Teaching Philosophy: Hot and Cool

As my scholarship on Marshall McLuhan has evolved, so has my teaching philosophy. McLuhan’s concept of “media temperature” massages my thinking about teaching; classrooms can be hot or cool, assignments can be hot or cool, and whole courses can be hot, cool, or some mixture of temperature. My classes tend to work at the interface of print and screen, and tend to mix hot and cool. [need to add definitions; need a paragraph or two of philosophy]
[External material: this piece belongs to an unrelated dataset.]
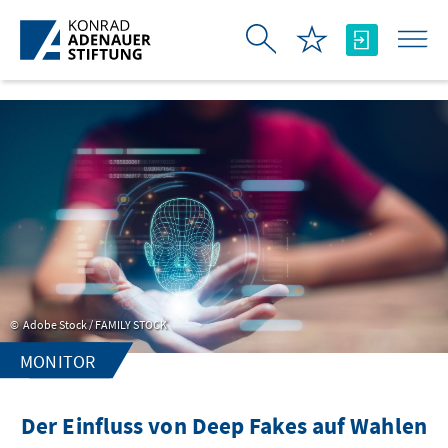
Skip to Main Content
Adobe Stock / FAMILY STOCK
MONITOR
Der Einfluss von Deep Fakes auf Wahlen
The assignment I have included here represents this mixture of temperatures, as well as working at the interface of print and screen. Students are required to do significant research and produce the highly formalized, high definition genre of “proposal.” I go so far as to give them a fairly prescriptive outline for the genre, allowing them to focus on the research, collaboration, and understanding of their topic. The demands of doing research, precise presentations, and working with prescribed formats all make for a hot assignment. Along the way, however, I tried to keep things cool with an interactive, hands-on “Sticky Note Exercise,” and encourage lots of “cool” collaboration through the use of a project wiki and lots of good team-building exercises. I try to get students to think about the medium, and working across the mediums, by having them write their proposal, present their solutions, and design a short, high-impact visual message that captures the essence of their proposal.